Percepção
manifestada pelo presidente Bolsonaro não é compartilhada pelo mercado
financeiro, o disjuntor mais sensível em situações de inadimplência
Se
o presidente
Bolsonaro não pode fazer nada, como disse, “porque o País está
quebrado”, então, para começar a fazer alguma coisa, ele tem de consertar o
País.
Ele
aponta duas causas da quebra: o novo coronavírus, que paralisou a atividade
econômica e derrubou a arrecadação em 2020; e a “mídia sem caráter, que
potencializou a covid-19”.
Sobre o diagnóstico de que o País está quebrado, não há o que acrescentar ao que seu próprio ministro da Economia e economistas independentes já disseram.
A percepção manifestada pelo presidente não está sendo compartilhada pelo mercado financeiro, o disjuntor mais sensível a cair ao primeiro curto-circuito produzido por situações de inadimplência. Não há corrida ao dólar; o índice de risco Brasil medido pelo Credit Default Swap de 5 anos (CDS5) está em queda, como mostra o gráfico; e a Bolsa vive seu momento de pico. Além dos US$ 356 bilhões em reservas externas, a balança comercial apresentou superávit de US$ 50 bilhões em todo o ano de 2020. Portanto, as contas externas não preocupam.
Há,
sim, um rombo de R$
651 bilhões contabilizado nas contas públicas em 2020, que pode
comprometer o futuro. A dívida pública deve ter terminado o ano passado nos
93,3% do Produto
Interno Bruto (PIB) e avança rumo
aos 100% do PIB (veja o gráfico). Esse rombo poderia ser
coberto ou reduzido com três providências: com uma estratégia confiável de
retomada da economia; com o encaminhamento das reformas administrativa e
tributária; e com mais competência na administração dos recursos do setor
público. Mas o governo não se move nessa direção.
É
verdade que a pandemia de covid-19 produziu enorme estrago no mundo e também
por aqui. Foi ela a causa da queda do PIB do Brasil, próxima dos 4,5% em 2020.
Mas a depressão foi menor do que o projetado em abril e maio, o tal recuo de
9,5%.
Se
o novo coronavírus foi a causa principal da quebra apontada por Bolsonaro,
então seria de esperar que seu governo montasse um aparato destinado a
combatê-lo. Não foi o que se viu.

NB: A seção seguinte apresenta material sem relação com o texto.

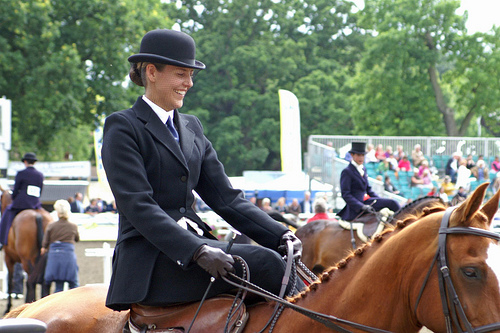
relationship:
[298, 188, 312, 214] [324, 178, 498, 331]
fan watching horses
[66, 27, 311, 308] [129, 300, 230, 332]
lady in saddle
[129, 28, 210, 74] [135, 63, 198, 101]
hat on head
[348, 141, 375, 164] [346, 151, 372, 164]
hat on head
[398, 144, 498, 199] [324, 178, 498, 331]
fans watching horses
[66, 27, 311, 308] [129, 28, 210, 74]
lady wearing hat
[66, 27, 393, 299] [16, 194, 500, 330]
lady riding a horse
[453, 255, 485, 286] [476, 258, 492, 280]
horse's eye brown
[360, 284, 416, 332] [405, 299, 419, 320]
horse's neck brown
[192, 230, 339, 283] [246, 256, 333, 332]
hands holding reins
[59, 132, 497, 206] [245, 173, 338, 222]
group of spectators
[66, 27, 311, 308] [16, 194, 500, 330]
lady on horse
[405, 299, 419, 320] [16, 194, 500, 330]
brown colored horse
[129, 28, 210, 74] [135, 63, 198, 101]
hat on top of head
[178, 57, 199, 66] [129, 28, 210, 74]
ribbon around hat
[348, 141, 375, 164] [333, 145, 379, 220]
hat on man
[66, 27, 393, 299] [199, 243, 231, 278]
lady wearing gloves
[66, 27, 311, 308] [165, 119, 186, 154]
lady wearing tie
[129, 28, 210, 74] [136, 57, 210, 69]
hat has brim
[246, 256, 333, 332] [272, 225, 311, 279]
reins in hand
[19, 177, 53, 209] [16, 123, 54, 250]
number on man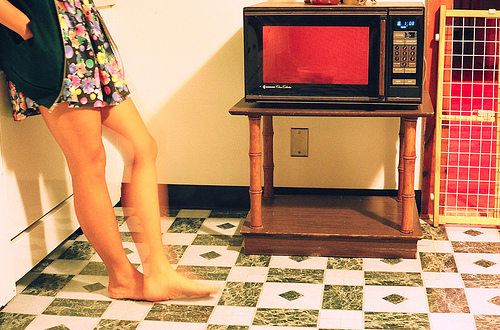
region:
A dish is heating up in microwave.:
[229, 4, 425, 109]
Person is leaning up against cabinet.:
[0, 0, 224, 304]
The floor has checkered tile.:
[1, 206, 498, 328]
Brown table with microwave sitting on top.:
[234, 0, 429, 261]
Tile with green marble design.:
[322, 283, 363, 310]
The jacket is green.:
[0, 0, 63, 105]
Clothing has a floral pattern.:
[8, 0, 136, 120]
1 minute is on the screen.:
[392, 12, 419, 31]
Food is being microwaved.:
[237, 5, 424, 107]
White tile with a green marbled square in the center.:
[362, 285, 427, 313]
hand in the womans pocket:
[2, 5, 57, 45]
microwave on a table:
[240, 5, 442, 113]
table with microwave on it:
[220, 88, 459, 268]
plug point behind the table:
[273, 116, 320, 159]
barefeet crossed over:
[103, 255, 230, 302]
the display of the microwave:
[390, 15, 429, 32]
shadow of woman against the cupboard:
[2, 80, 96, 286]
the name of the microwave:
[256, 77, 299, 94]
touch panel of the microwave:
[393, 28, 420, 90]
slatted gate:
[430, 5, 495, 249]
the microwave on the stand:
[241, 3, 426, 108]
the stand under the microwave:
[227, 87, 434, 259]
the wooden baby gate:
[432, 4, 498, 231]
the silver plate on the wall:
[289, 127, 309, 157]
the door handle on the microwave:
[376, 16, 386, 96]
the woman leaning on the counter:
[0, 0, 220, 302]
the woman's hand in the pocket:
[1, 0, 68, 113]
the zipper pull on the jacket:
[47, 104, 55, 114]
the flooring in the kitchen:
[0, 206, 497, 329]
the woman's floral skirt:
[7, 0, 131, 122]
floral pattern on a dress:
[49, 20, 114, 106]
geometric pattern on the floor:
[244, 248, 343, 328]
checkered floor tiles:
[248, 261, 370, 322]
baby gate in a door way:
[448, 24, 499, 184]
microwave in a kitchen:
[227, 1, 432, 111]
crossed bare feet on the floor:
[87, 233, 225, 318]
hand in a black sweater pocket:
[1, 11, 46, 73]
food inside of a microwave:
[287, 46, 342, 87]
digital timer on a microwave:
[394, 17, 422, 29]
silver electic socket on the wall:
[290, 127, 310, 159]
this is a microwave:
[245, 7, 423, 103]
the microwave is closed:
[245, 3, 425, 100]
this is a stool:
[245, 118, 417, 241]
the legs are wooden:
[385, 105, 434, 250]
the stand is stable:
[289, 199, 384, 252]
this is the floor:
[301, 266, 413, 328]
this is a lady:
[40, 15, 187, 288]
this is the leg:
[78, 174, 111, 251]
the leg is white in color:
[62, 114, 97, 143]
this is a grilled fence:
[442, 15, 488, 223]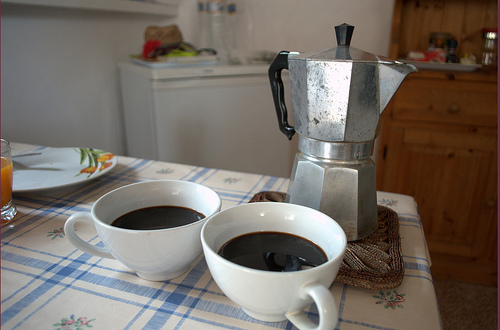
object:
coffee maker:
[266, 24, 417, 241]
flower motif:
[74, 164, 97, 179]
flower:
[97, 159, 114, 170]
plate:
[10, 146, 119, 192]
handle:
[283, 283, 339, 329]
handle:
[267, 51, 297, 141]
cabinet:
[390, 131, 500, 261]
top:
[332, 22, 356, 46]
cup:
[199, 201, 348, 330]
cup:
[63, 178, 223, 282]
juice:
[0, 157, 12, 205]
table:
[0, 142, 441, 330]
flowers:
[97, 152, 116, 162]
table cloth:
[0, 139, 445, 329]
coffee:
[110, 206, 205, 232]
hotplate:
[244, 190, 406, 292]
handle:
[63, 210, 113, 260]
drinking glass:
[0, 140, 19, 228]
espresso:
[217, 230, 329, 275]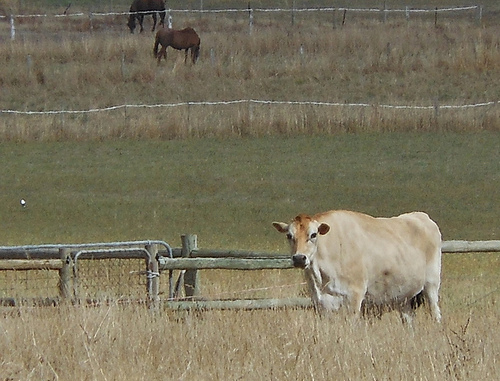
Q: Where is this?
A: This is at the field.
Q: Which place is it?
A: It is a field.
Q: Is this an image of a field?
A: Yes, it is showing a field.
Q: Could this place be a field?
A: Yes, it is a field.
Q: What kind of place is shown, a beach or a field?
A: It is a field.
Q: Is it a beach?
A: No, it is a field.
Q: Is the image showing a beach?
A: No, the picture is showing a field.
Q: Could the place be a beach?
A: No, it is a field.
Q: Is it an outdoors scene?
A: Yes, it is outdoors.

Até agora, Bolsonaro insistiu em negar a
gravidade da pandemia e chegou a tratá-la como “gripezinha”. Para ele, não
havia o que fazer para enfrentar a pandemia além de levar a população a tomar
cloroquina. Era deixar que as leis de Darwin e as reações espontâneas do
sistema imunológico dos brasileiros começassem a funcionar, supostamente até
alcançar a polêmica imunização de rebanho.
Foi
essa postura negacionista que deixou o País despreparado para as vacinas que
vêm vindo aí. Quando, finalmente, o Ministério da Saúde, comandado por um
“especialista em logística”, entendeu que seria preciso correr atrás dos
suprimentos, ficou tarde demais. Na atual marcha das estatísticas, até fevereiro,
o Brasil terá contabilizado pelo menos 200 mil mortes.
Os
países avançados já haviam se adiantado para garantir seus suprimentos de
vacina e de tudo o que a acompanha: pessoal, equipamentos de conservação,
seringas e tudo o mais. Até mesmo países mais pobres do que o Brasil começaram
a vacinar sua população, como é o caso da Argentina,
da Índia,
do México e
do Chile.
Se
Bolsonaro estivesse correto e se a principal causa da suposta quebra do Brasil
fosse mesmo a pandemia, pela mesma lógica, seria preciso admitir que a omissão
do governo em combatê-la terá sido causa equivalente. Se se recusam a combater
um incêndio, os bombeiros também são causa e têm de ser responsabilizados por
ele.
A
alegação de que a “mídia sem caráter” ajudou a afundar o País não merece
consideração.
Bastam as contradições do presidente para mostrar como o País está sem rumo e sem liderança.